Issue 2: Is there an arguable case that the General Division erred in law in interpreting the Claimant’s conduct as conscious or voluntary?

[24] The General Division did not err in law in its understanding of the legal definition of “conscious” or “voluntary” for the purpose of assessing misconduct.

[25] The Claimant has argued that such terms are inapplicable to his action in taking “that first drink” (presumably the drink that precipitated his relapse in January 2016) and his submissions could be taken to imply that he believes that the General Division misunderstood the legal meaning that may be ascribed to “conscious” or “voluntary.” However, the General Division applied the law as set out in Canada (Attorney General) v.
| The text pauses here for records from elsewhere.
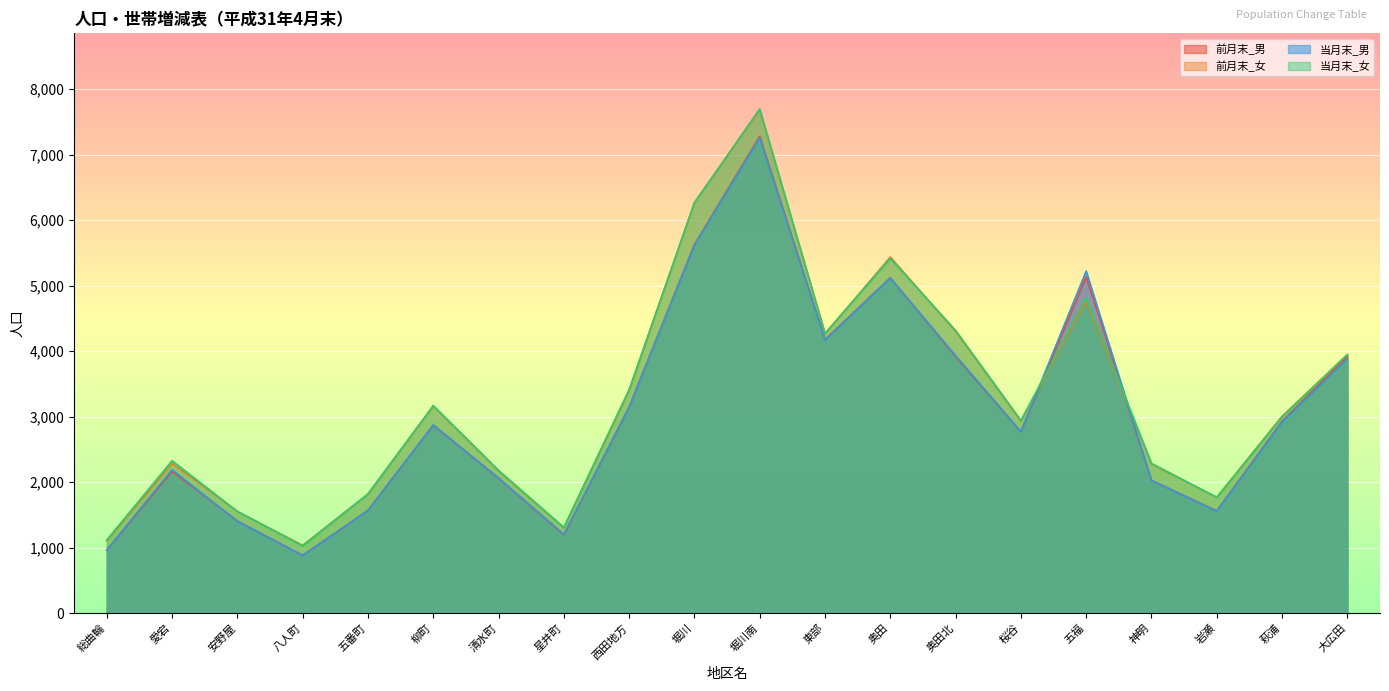

At how many categories does at least one series exceed 1490?

17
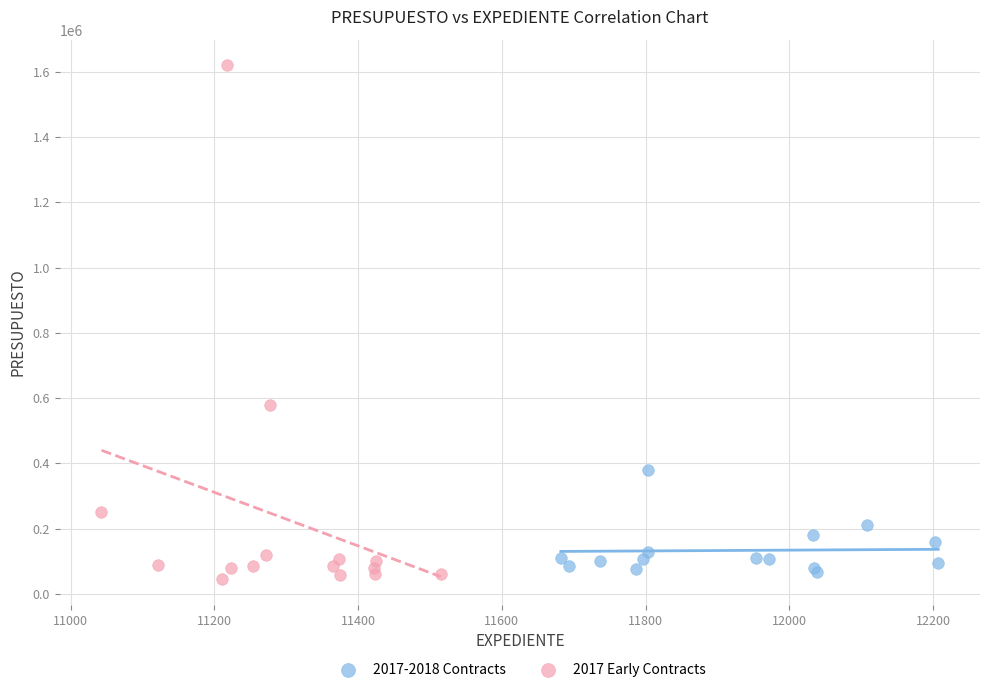

Which series has the widest spread of Y values?

2017 Early Contracts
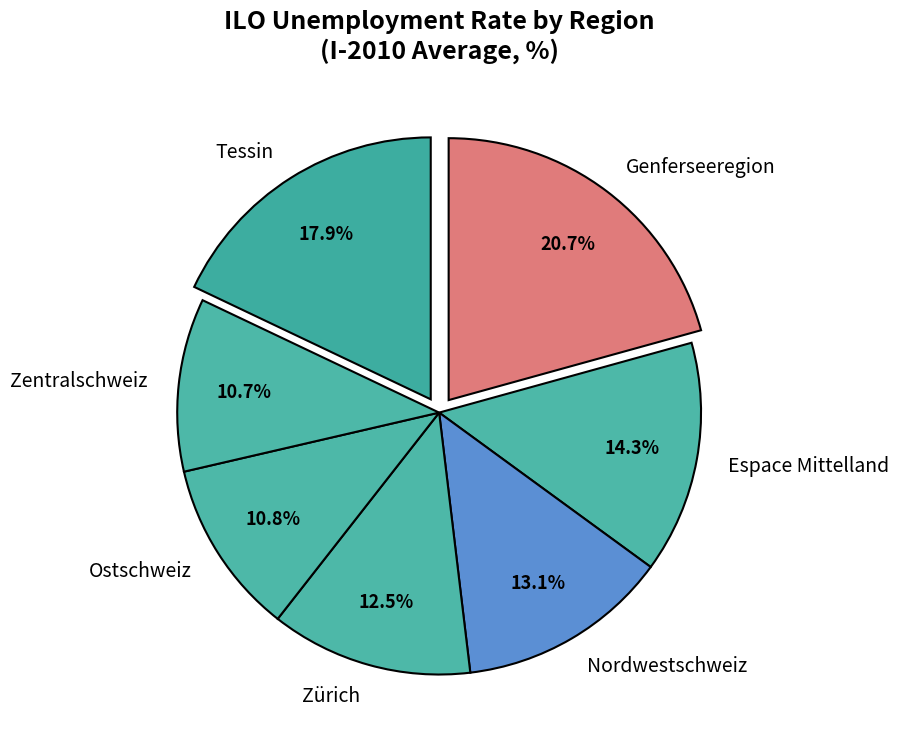

Does Tessin account for over 50% of the chart?

No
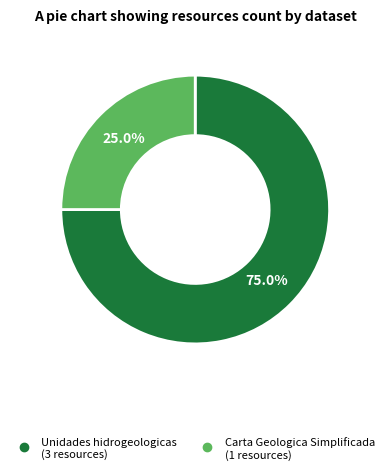

Rank the categories by value from highest to lowest.

Unidades hidrogeologicas, Carta Geologica Simplificada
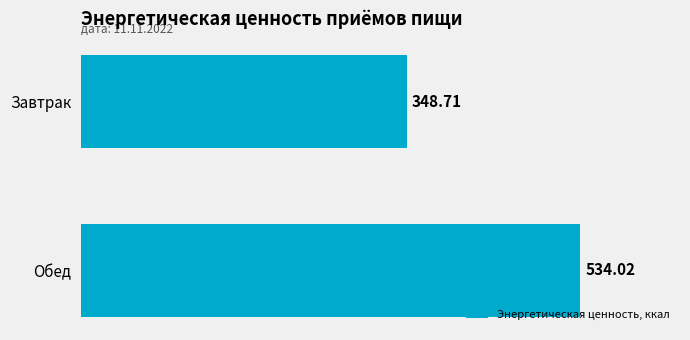

Where is the data nearest to the value 441?

Завтрак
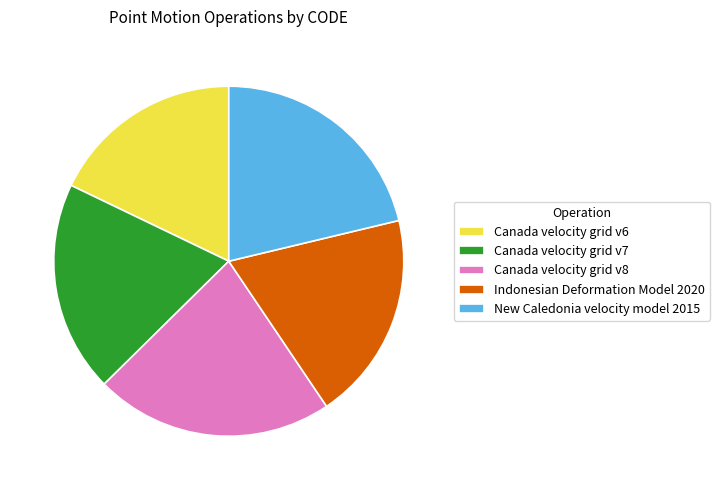

Between Canada velocity grid v7 and Canada velocity grid v8, which is larger?

Canada velocity grid v8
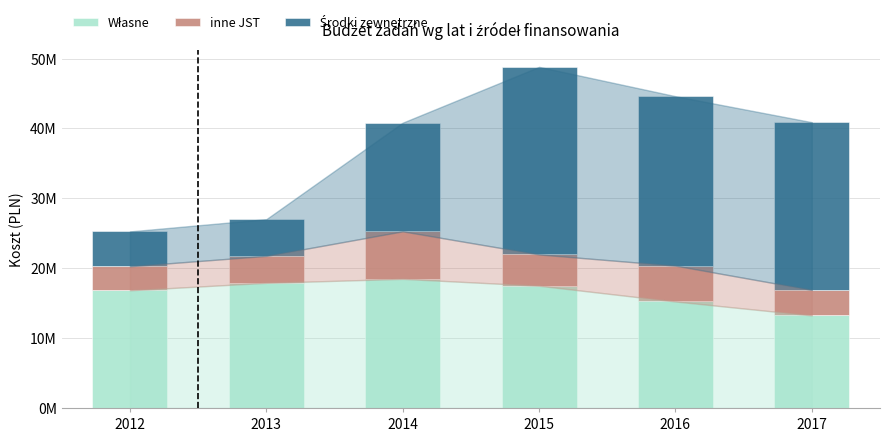

Does the chart contain any negative values?

No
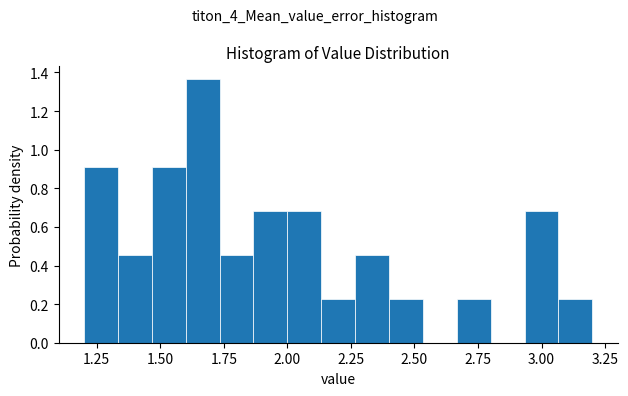

Around what value on the x-axis is the tallest bar? Give the approximate position of its centre, as read against the axis.

1.65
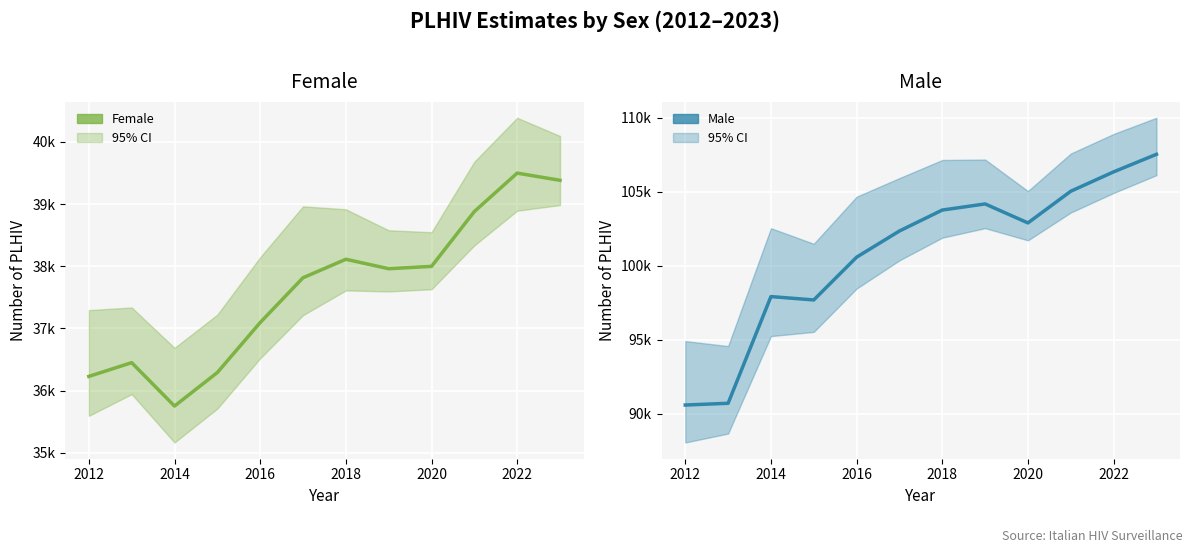

True or false: Female and Male cross at least once.

False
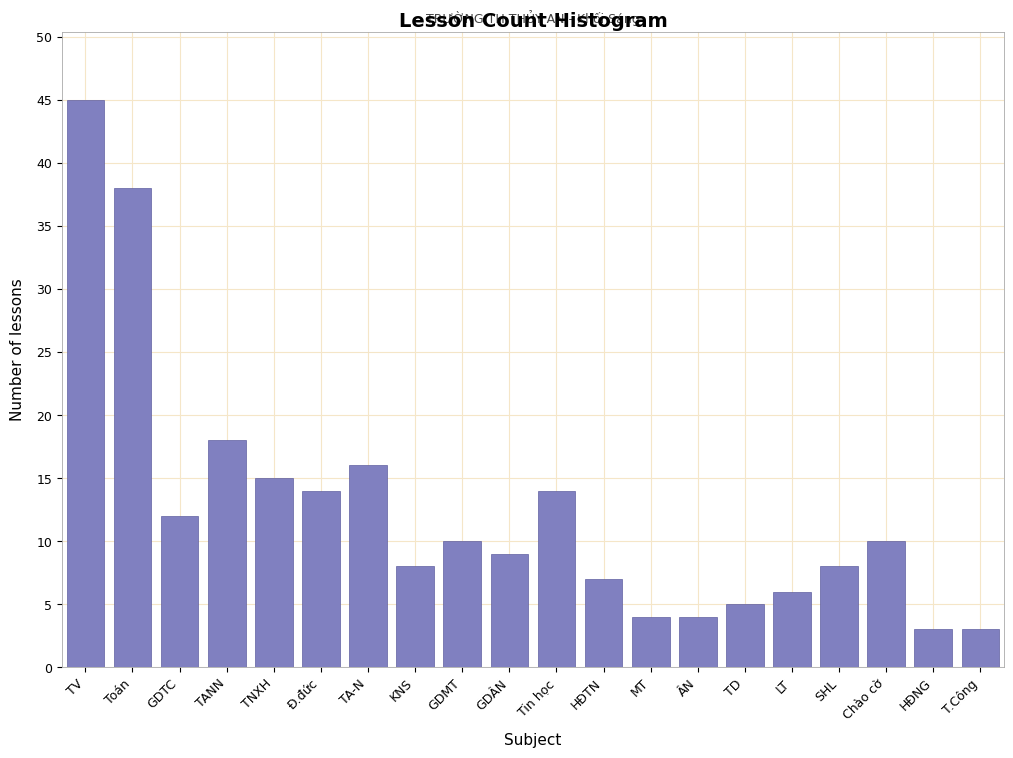

Reading right to left, transcribe all the data shown in this chart.

3	3	10	8	6	5	4	4	7	14	9	10	8	16	14	15	18	12	38	45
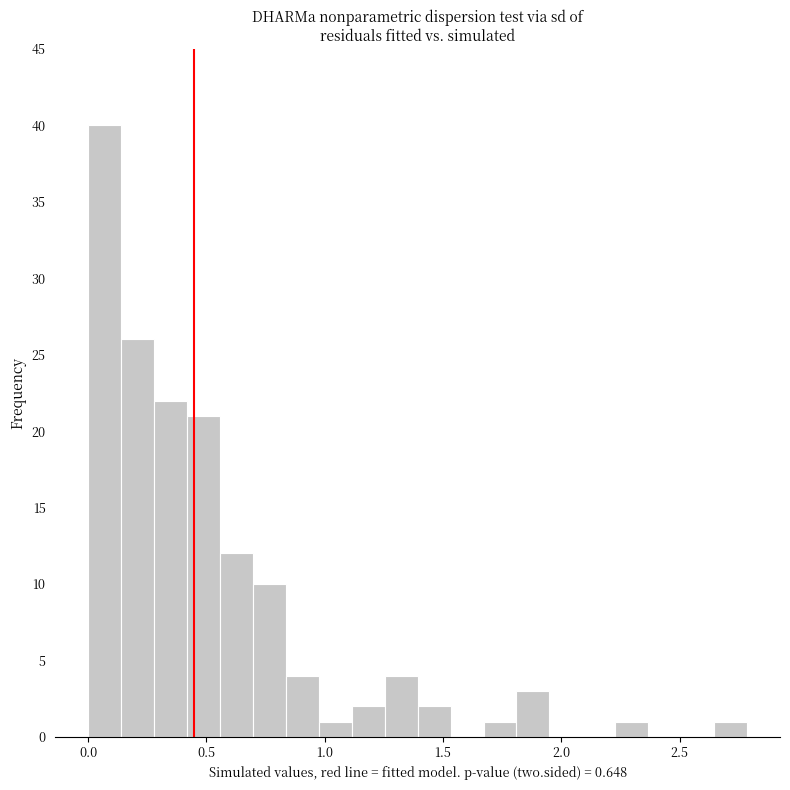

Read against the x-axis, roughly where is the centre of the tallest bar?

0.05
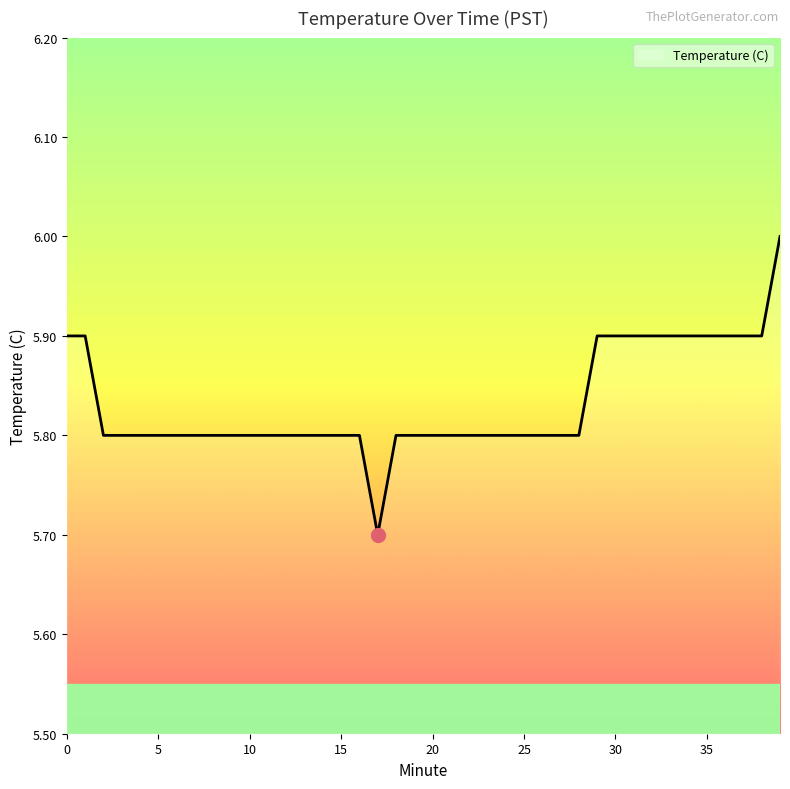

What is the maximum value shown in the chart?

6.0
BiglerFootnote 7 and Canada (Attorney General) v. Wasylka.Footnote 8  These decisions and othersFootnote 9 reject the notion that evidence of alcoholism or drug addiction is sufficient to establish that a claimant’s actions are not conscious, voluntary or intentional.

[26] The General Division is required to apply the law, including decisions of higher courts that have determined similar matters. The General Division decision is in line with those decisions. Therefore, I am not satisfied that there is an arguable case that the General Division erred in law under paragraph 58(1)(b) in its interpretation of misconduct, or in following jurisprudence that rejects proof of alcoholism as sufficient to establish that conduct is involuntary, for the purpose of assessing misconduct.

Conclusion

[27] I find no reasonable chance of success on appeal on any grounds.

[28] The application for leave to appeal is refused.